On doit aussi à John Carpenter Halloween (premier opus La nuit des masques, 1978), un classique du film d’horreur (renforçant dans le public l’idée de « dangerosité associée aux diagnostics psychiatriques ») où un sujet interné en asile pendant 15 ans s’en échappe pour commettre de nouveaux crimes....

Peut-être un changement d’orientation

Suite au succès d’Halloween, Stanley Kubrick propose un autre classique du film d’horreur, Shining (1980, d’après un roman de Stephen King et une nouvelle de Maupassant, L’Auberge, 1886) où les liens entre psychose et alcoolisme tissent le parcours d’un « tueur à la hache. »

Autres traits psychiatriques, par exemple les hallucinations auditives du tueur de Vendredi 13 (premier opus de Sean S. Cunningham, en 1980) ou le trouble bipolaire de l’infirmière du Misery de Rob Reiner (1990, d’après un roman de Stephen King).

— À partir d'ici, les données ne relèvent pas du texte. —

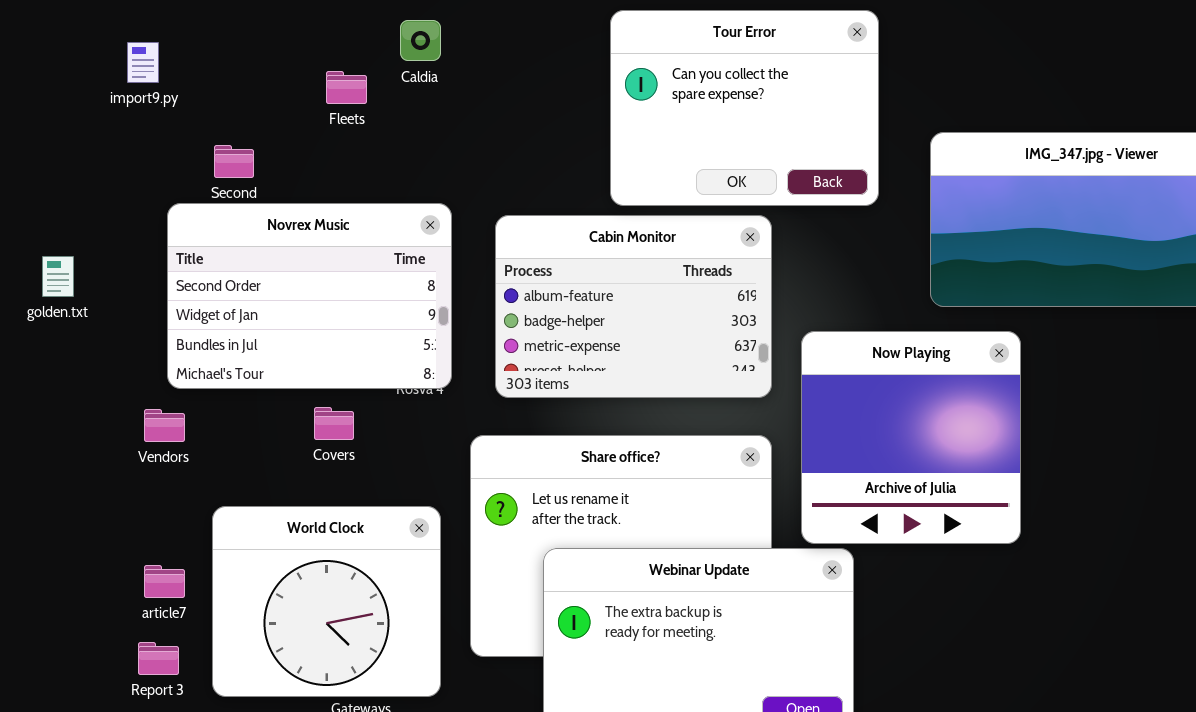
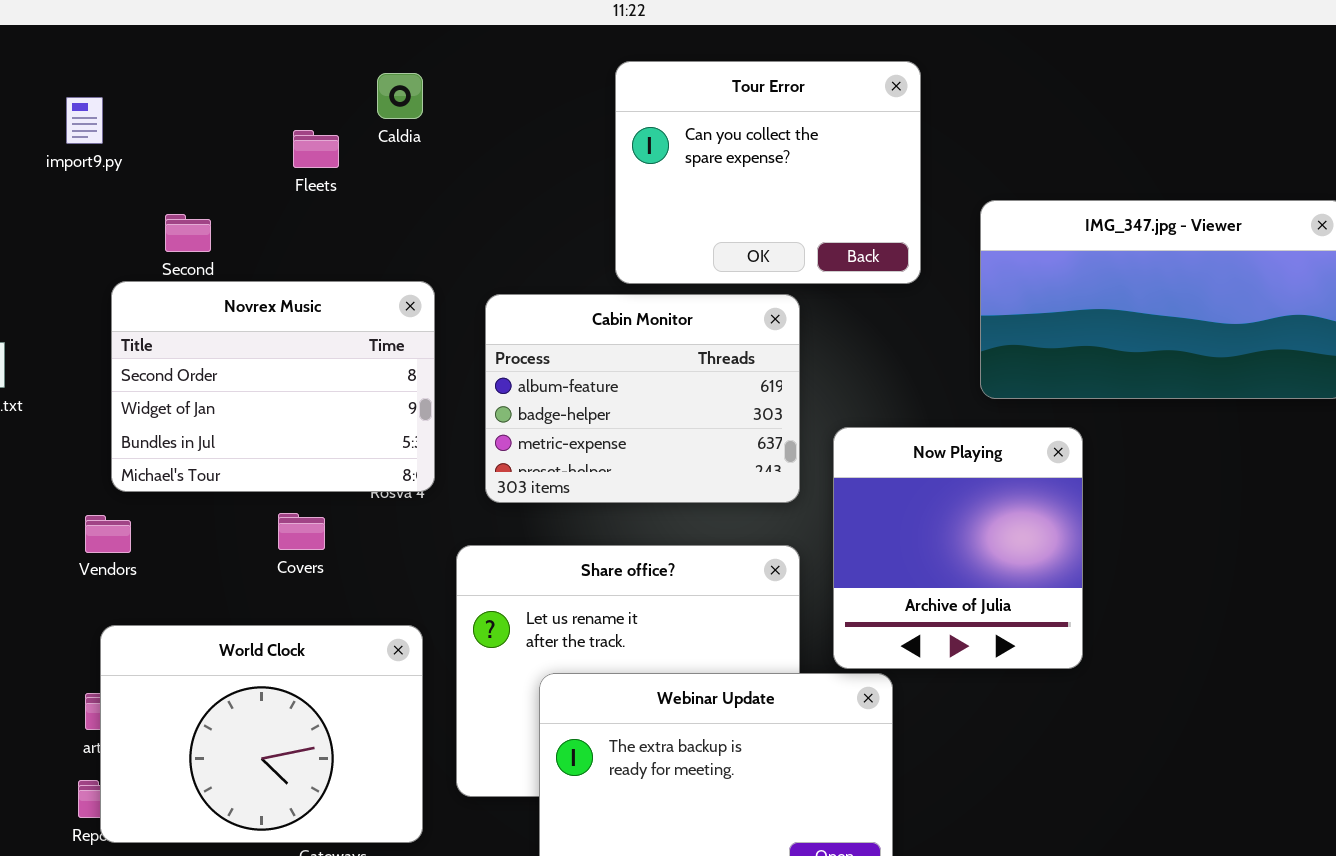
World Clock: [212,506,441,697] -> [100,625,423,843], resized

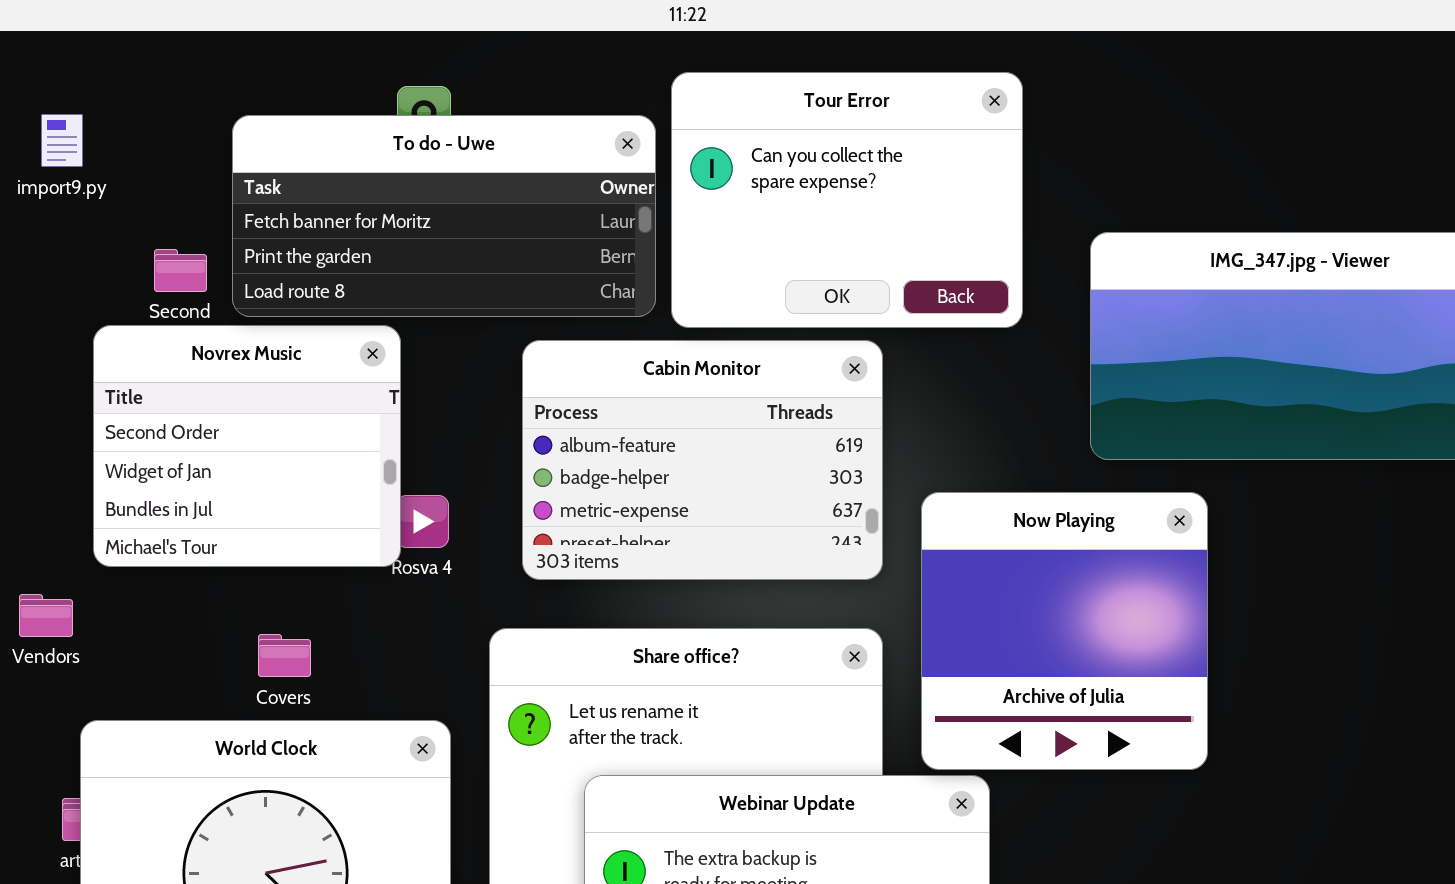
To do - Uwe: none -> [232,115,656,317], opened
Novrex Music: [111,281,435,492] -> [93,325,401,567], resized
Covers: [278,513,325,550] -> [258,634,311,677], moved
Vendors: [85,515,131,553] -> [19,594,73,637], moved

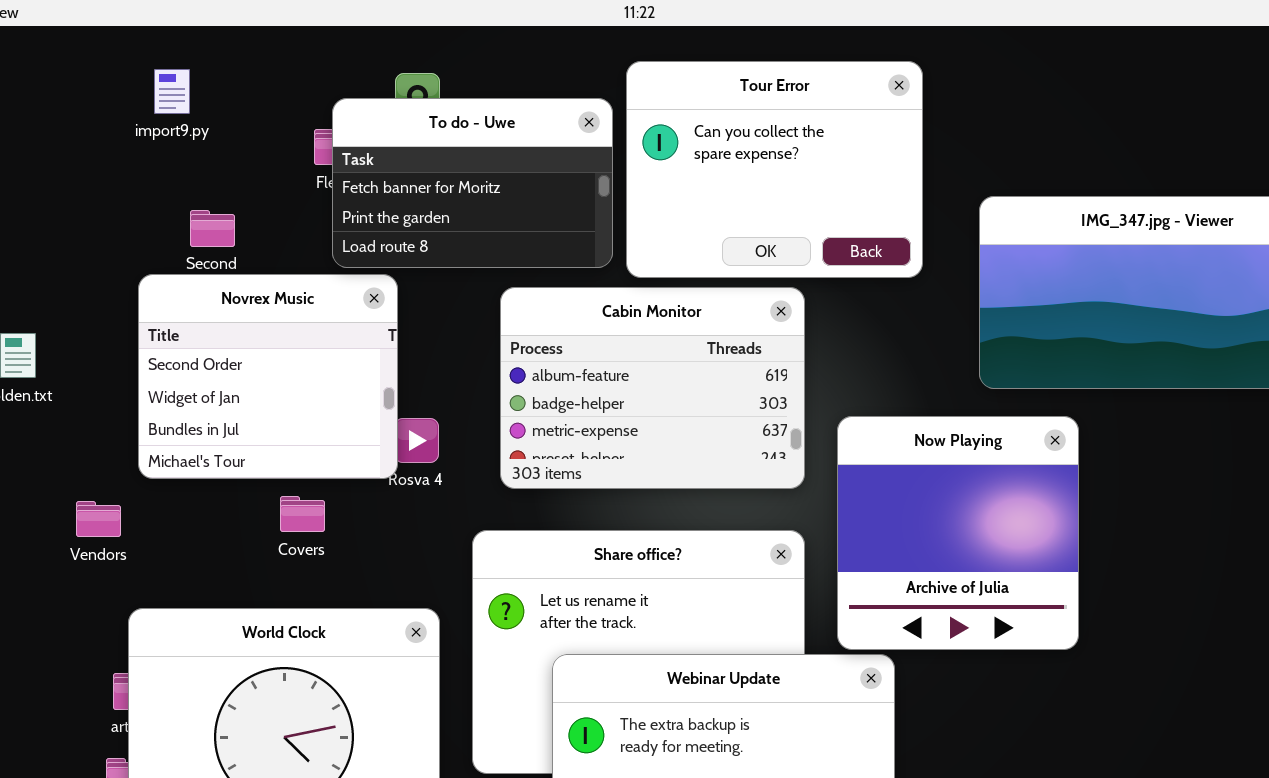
import9.py: [41,114,83,167] -> [154,69,190,114], moved
To do - Uwe: [232,115,656,317] -> [332,98,613,268], resized
Covers: [258,634,311,677] -> [280,496,325,532], moved

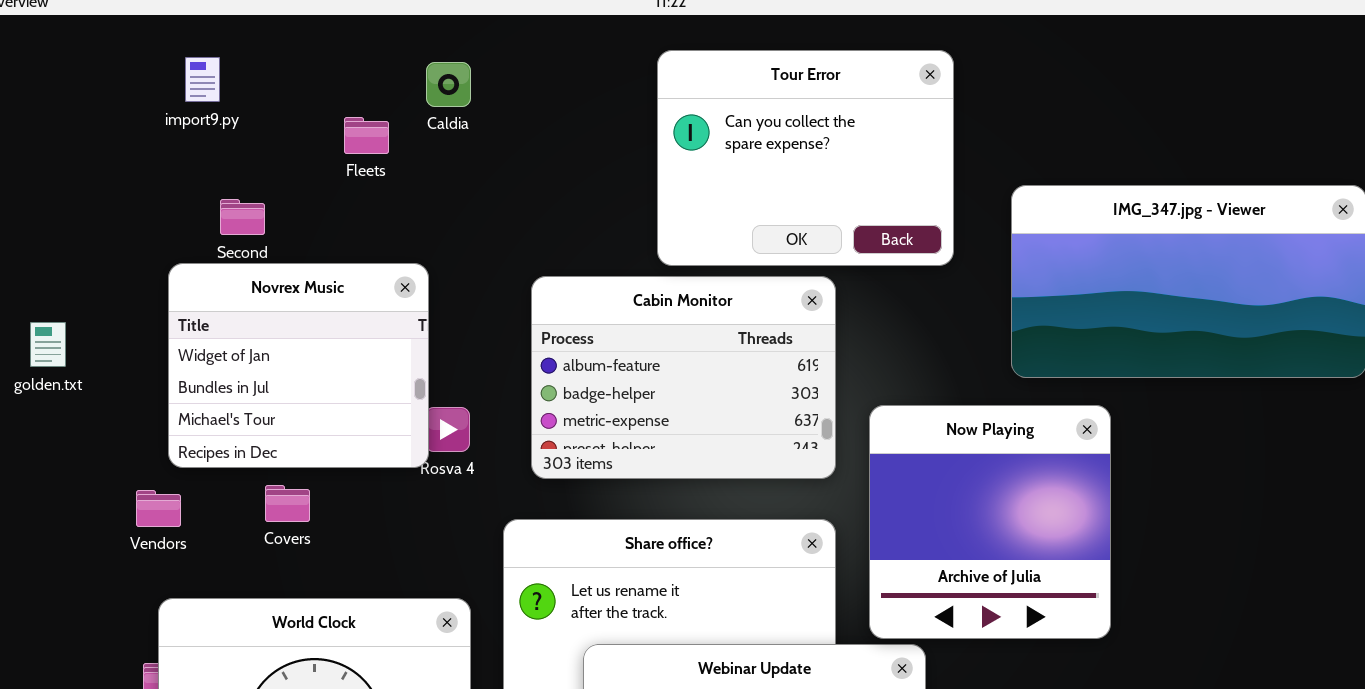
To do - Uwe: [332,98,613,268] -> none, closed
Novrex Music: [138,274,398,479] -> [168,263,429,468], scrolled down 1 row
Covers: [280,496,325,532] -> [265,485,310,522], moved
Vendors: [76,501,121,537] -> [136,490,181,527], moved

Mais bien que les films d’horreur continuent à explorer cette « association entre diagnostics psychiatriques et dangerosité des malades », l’auteur estime que « la tendance commence à changer » : ainsi, The Babadook de Jennifer Kent (2014) évoque « le processus de gestion d’un deuil, plutôt qu’il ne se concentre sur un diagnostic psychiatrique » et le film They Look Like People de Perry Blackshear (2015) qui (malgré sa mauvaise critique[2] en France) semble à l’auteur positif, car un réseau de soutien social y est toujours présent alors que le personnage principal lutte contre la psychose.  

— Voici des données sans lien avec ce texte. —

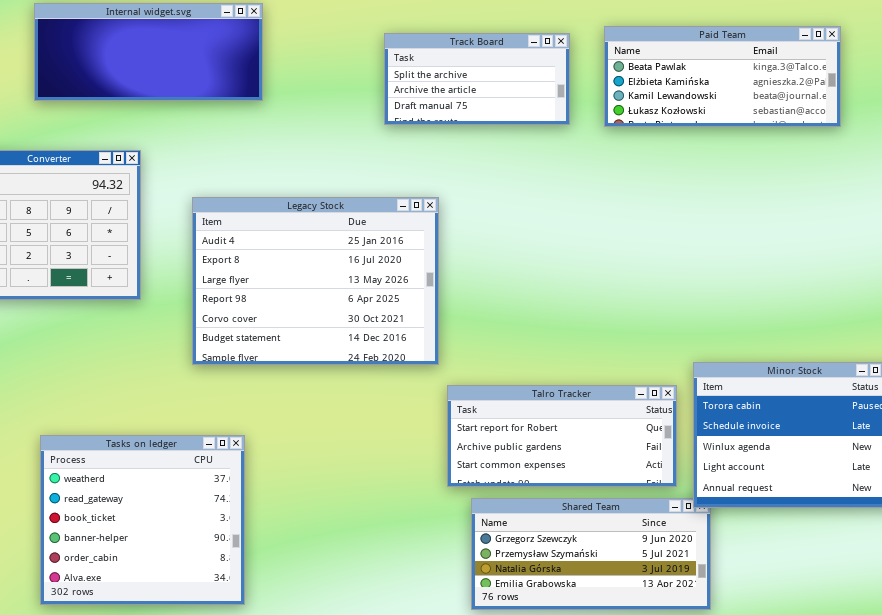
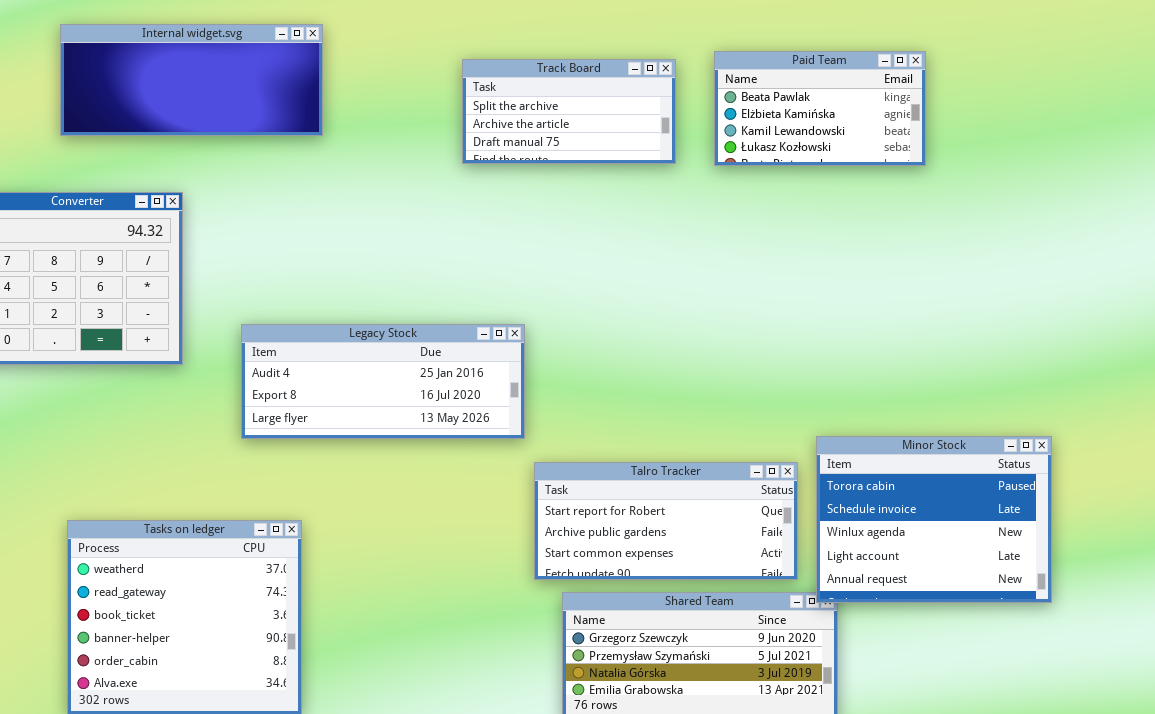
Paid Team: [604,26,841,127] -> [714,51,926,166], resized
Legacy Stock: [192,197,439,365] -> [241,324,525,439], resized

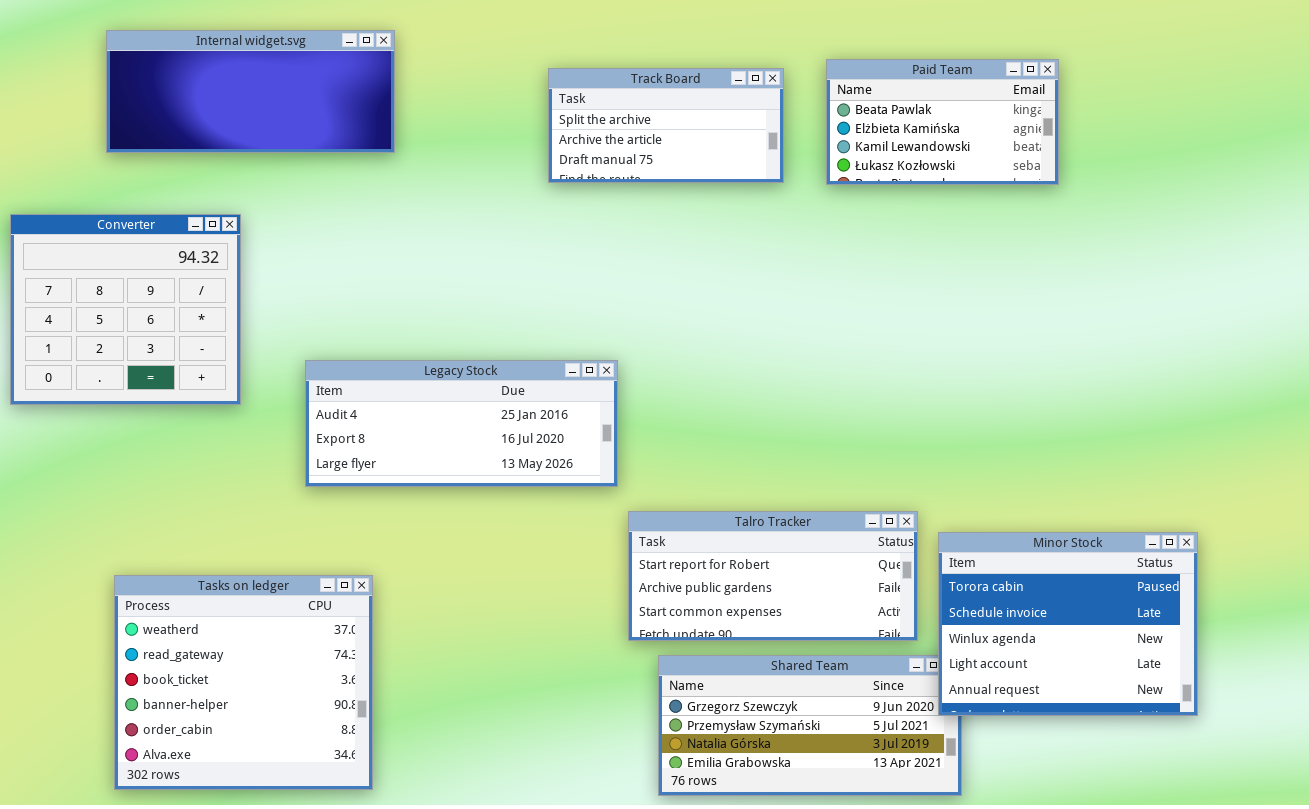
Minor Stock: [816,436,1052,603] -> [938,532,1198,716], moved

Question posée par Resident’s Journal, à la lumière du changement d’orientation du film d’horreur : « un diagnostic psychiatrique sert-il de bouc émissaire à des scénarios horribles, ou l’histoire obsédante de la psychiatrie joue-t-elle son propre rôle dans le développement de films d’effroi ? » Avec notamment le « passé déchirant » de la spécialité (comme la recherche d’une « pacification » de la folie par des électrochocs, voire la lobotomie) et des établissements de santé mentale « sous-financés et surpeuplés », susceptibles d’avoir inspiré nombre de ces films « horrifiques. »


Dr Alain Cohen

RÉFÉRENCE
Mancine R : Horror movies and mental health conditions through the ages. Am J Psychiatry Resident’s J., 2020 ; 16(1): 17.